我正在 Spark 1.6.2 中实现一个 UnaryTransformer。使用此界面:
class myUT(override val uid: String) extends UnaryTransformer[Seq[String], Seq[String], myUT] {
...
override protected def createTransformFunc: Seq[String] => Seq[String] = {
_ => _.map(x => x + "s")
}
这编译得很好,但在运行时 returns 我出错了:
17/07/21 22:29:33 WARN TaskSetManager: Lost task 0.3 in stage 0.0 (TID 3, myhost.com.au): scala.MatchError: ArrayBuffer(<contents of my array>) (of class scala.collection.mutable.ArrayBuffer)
at org.apache.spark.sql.catalyst.CatalystTypeConverters$StringConverter$.toCatalystImpl(CatalystTypeConverters.scala:295)
at org.apache.spark.sql.catalyst.CatalystTypeConverters$StringConverter$.toCatalystImpl(CatalystTypeConverters.scala:294)
at org.apache.spark.sql.catalyst.CatalystTypeConverters$CatalystTypeConverter.toCatalyst(CatalystTypeConverters.scala:102)
at org.apache.spark.sql.catalyst.CatalystTypeConverters$$anonfun$createToCatalystConverter.apply(CatalystTypeConverters.scala:401)
at org.apache.spark.sql.catalyst.expressions.GeneratedClass$SpecificUnsafeProjection.apply(Unknown Source)
at org.apache.spark.sql.execution.Project$$anonfun$$anonfun$apply.apply(basicOperators.scala:51)
at org.apache.spark.sql.execution.Project$$anonfun$$anonfun$apply.apply(basicOperators.scala:49)
接下来我尝试的是替换
_ => _.map(x => x + "s")
与
_ => _
所以,理论上应该是完全没有数据变化!但我得到的错误是:
17/07/21 22:11:59 WARN TaskSetManager: Lost task 0.0 in stage 0.0 (TID 0, myhost.com.au): scala.MatchError: WrappedArray(<contains of my array>) (of class scala.collection.mutable.WrappedArray$ofRef)
at org.apache.spark.sql.catalyst.CatalystTypeConverters$StringConverter$.toCatalystImpl(CatalystTypeConverters.scala:295)
at org.apache.spark.sql.catalyst.CatalystTypeConverters$StringConverter$.toCatalystImpl(CatalystTypeConverters.scala:294)
at org.apache.spark.sql.catalyst.CatalystTypeConverters$CatalystTypeConverter.toCatalyst(CatalystTypeConverters.scala:102)
at org.apache.spark.sql.catalyst.CatalystTypeConverters$$anonfun$createToCatalystConverter.apply(CatalystTypeConverters.scala:401)

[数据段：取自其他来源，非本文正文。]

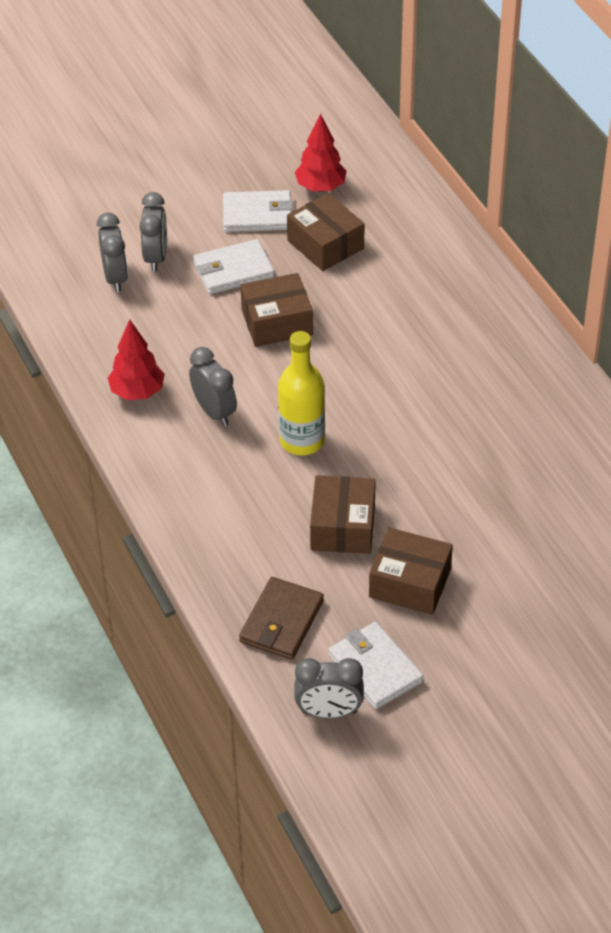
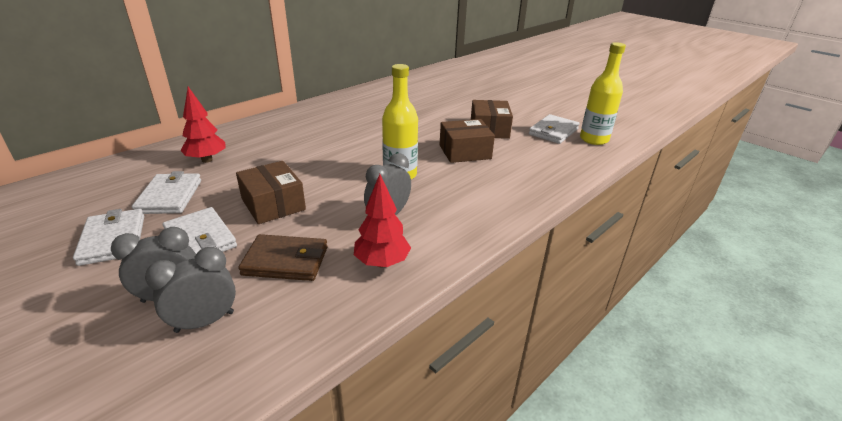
camera: 110 degrees left, 15 degrees down
brown wallet [239,577,324,660] -> brown wallet moved to [238,234,328,281]
brown box [287,193,364,271] -> white wallet [132,171,201,214]
grey clock [294,658,364,719] -> yellow bottle [580,42,626,145]
red tree [295,114,347,192] -> red tree moved to [180,87,226,163]

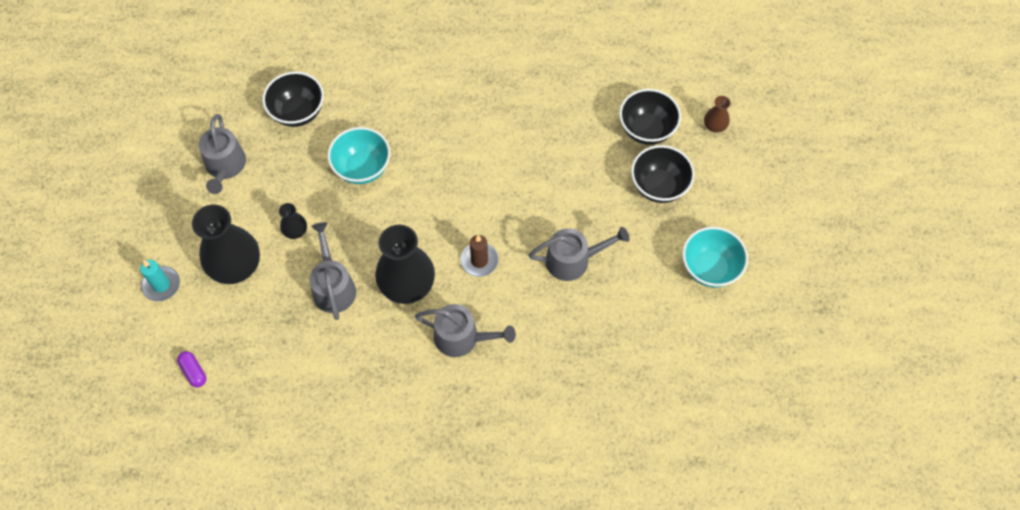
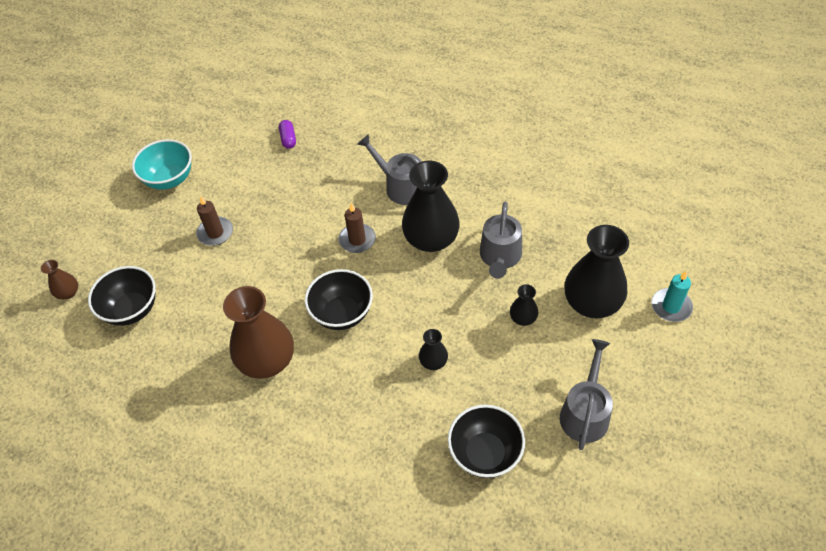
camera: 155 degrees left, 10 degrees down
purple capsule [177,351,206,387] -> purple capsule moved to [279,120,296,149]
turquoise bowl [328,127,390,184] -> black vase [419,329,448,370]
grey watering can [529,227,629,281] -> none
black bowl [631,145,695,203] -> black bowl moved to [305,269,373,330]
none -> brown candle [196,196,233,246]
none -> brown vase [223,286,294,379]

at org.apache.spark.sql.catalyst.expressions.GeneratedClass$SpecificUnsafeProjection.apply(Unknown Source)
at org.apache.spark.sql.execution.Project$$anonfun$$anonfun$apply.apply(basicOperators.scala:51)
at org.apache.spark.sql.execution.Project$$anonfun$$anonfun$apply.apply(basicOperators.scala:49)
所以看起来传出数据的类型无论如何都会发生变化。我该如何避免这种情况?
更新:接下来我尝试将 .toArray 添加到地图中。现在的错误是:
[error] /sparkprj/src/main/scala/sp_txt.scala:43: polymorphic expression cannot be instantiated to expected type;
[error] found : [B >: String]Array[B]
[error] required: Seq[String]
[error] ).toArray
它可能会添加一些细节,但不会增加我的理解。在查看了几个 mllib UnaryTransformer 示例之后,我倾向于认为这是 Catalyst 中的一个错误。
class myUT 定义中的这一行不正确:
override protected def outputDataType: DataType = new ArrayType(StringType, true)
当我从 String->String 转换器复制这个 class 定义时,我将 DataType 定义为 StringType。我的错。